The script also takes in several other genuinely Roman issues. Grasientus and Marcella's father has been dismembered in the emperor's latest purge, and although Hadrian was not particularly known for purges - Tiberius was the purger extraordinaire - it's a genuinely Roman problem. Similarly, Aulus is trapped in what was presumably a political marriage to a woman he can't stand. Divorce was easy in Rome, but not if you still needed whatever political or financial gain you'd wanted from the marriage in the first place. The idea of the ring that gives the wearer power is perhaps less likely, as I don't think Romans would have been more likely than most of us to believe that, but it's not impossible in a Roman context, in which some people at least could be pretty superstitious.

This episode also remembers, for the first time since the opening episode, that Aulus is not, in fact, speaking in his own language, and he makes the odd mistake with English. This is mostly to facilitate a joke involving a duck but it's a nice reminder. Aulus pretends to be mad to try to drive his wife away, and although his madness is not quite as funny as Blackadder's in Blackadder Goes Forth, it's pretty good and culminates in first a nice ancient reference (he thinks he's Neptune, which is neatly reminiscent of the really-mad Caligula's war against that god) and then pure surreal genius, as Aulus reveals a remarkable talent for speaking backwards.

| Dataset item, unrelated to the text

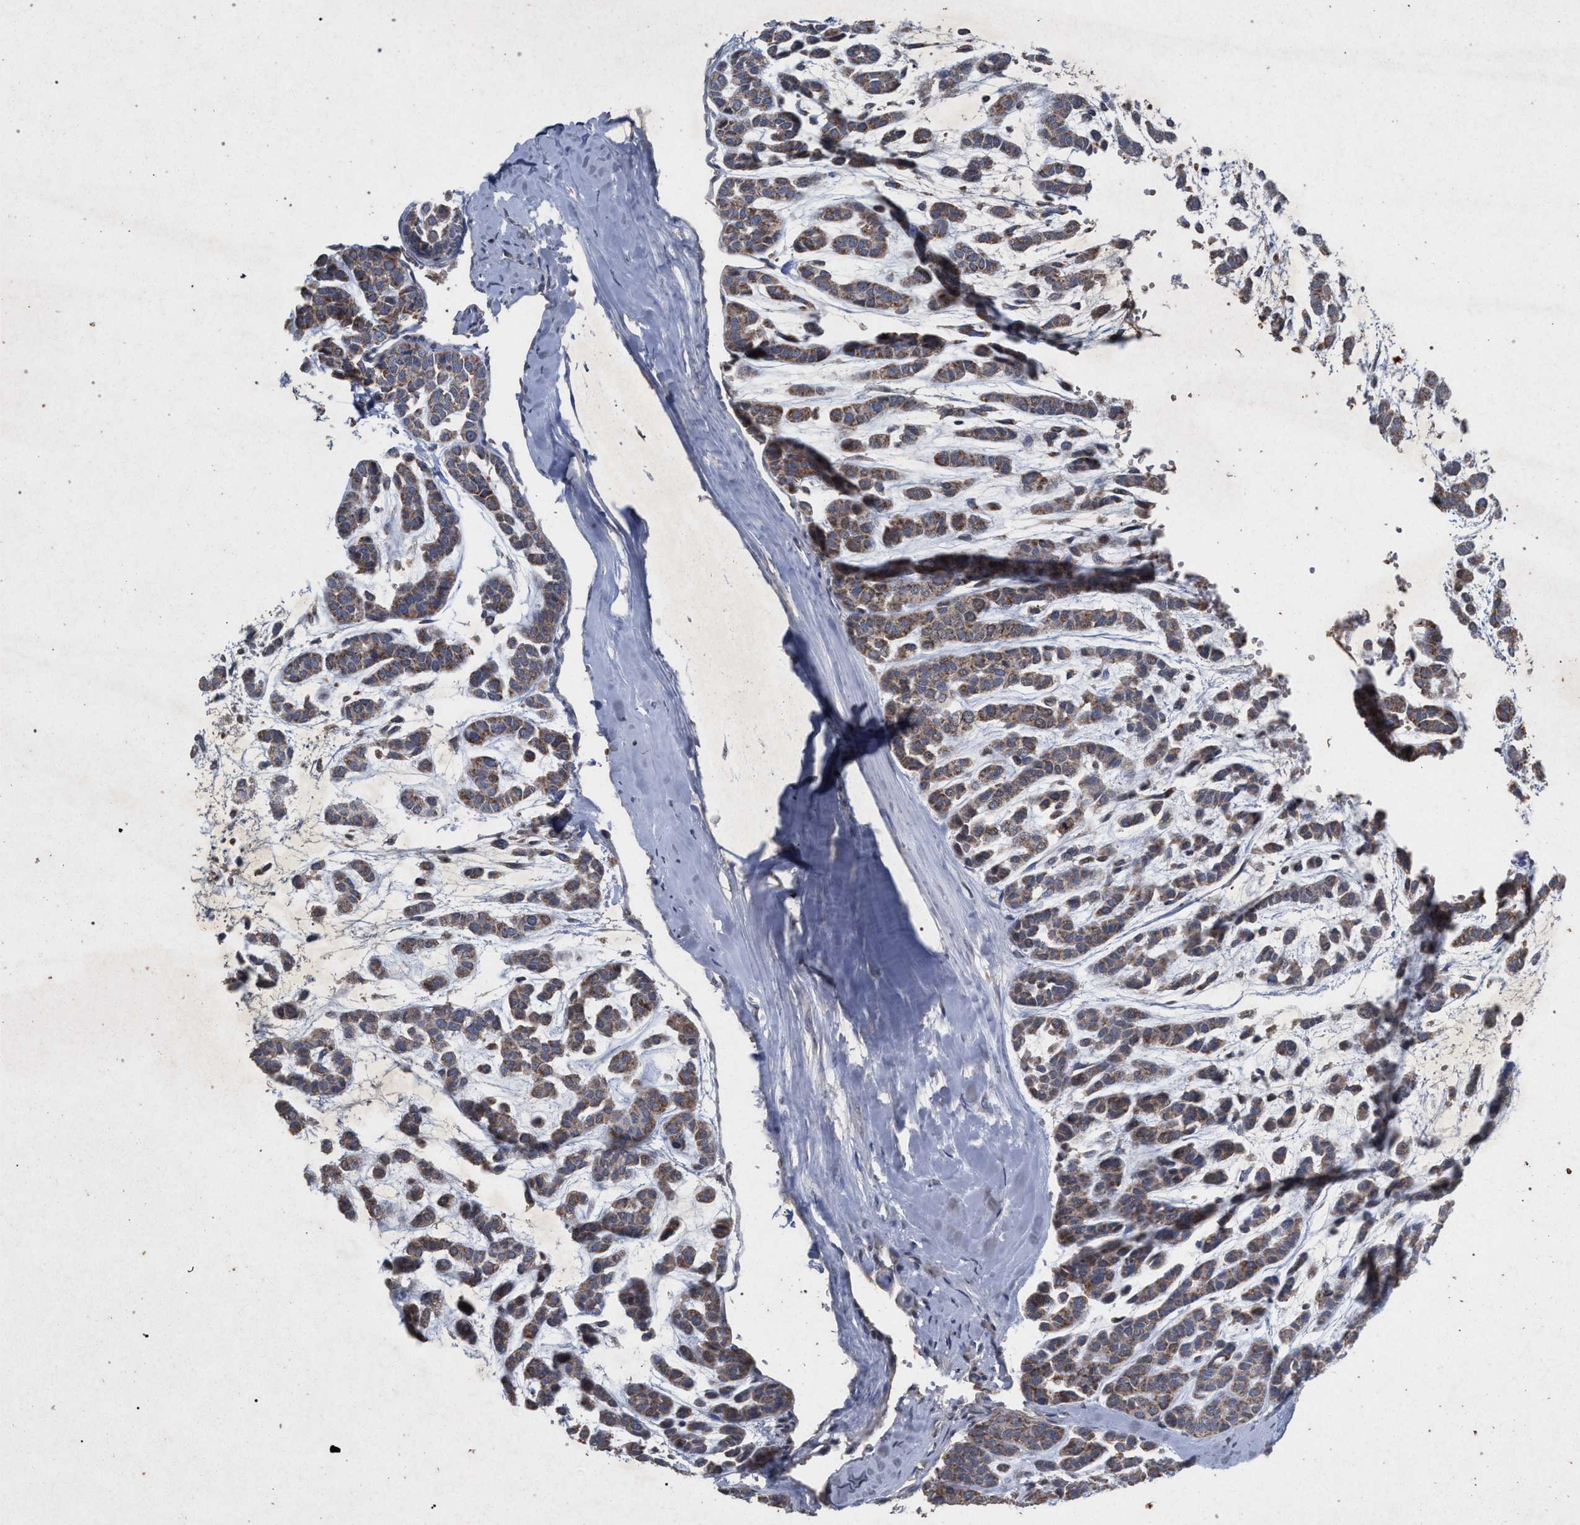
{"staining": {"intensity": "moderate", "quantity": ">75%", "location": "cytoplasmic/membranous"}, "tissue": "head and neck cancer", "cell_type": "Tumor cells", "image_type": "cancer", "snomed": [{"axis": "morphology", "description": "Adenocarcinoma, NOS"}, {"axis": "morphology", "description": "Adenoma, NOS"}, {"axis": "topography", "description": "Head-Neck"}], "caption": "Immunohistochemistry staining of adenoma (head and neck), which exhibits medium levels of moderate cytoplasmic/membranous staining in approximately >75% of tumor cells indicating moderate cytoplasmic/membranous protein expression. The staining was performed using DAB (brown) for protein detection and nuclei were counterstained in hematoxylin (blue).", "gene": "PKD2L1", "patient": {"sex": "female", "age": 55}}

Unlike many episodes of Chelmsford 123, this story is actually about making fun of ancient ideas and customs, not modern British ones. There's even a postman in it who escapes without any jokes about getting bitten by dogs or the unreliability of second-class mail. As such, apart from the Paul Daniels joke at the beginning, it's aged pretty well and can still raise a good laugh. Even Blag is less annoying than usual!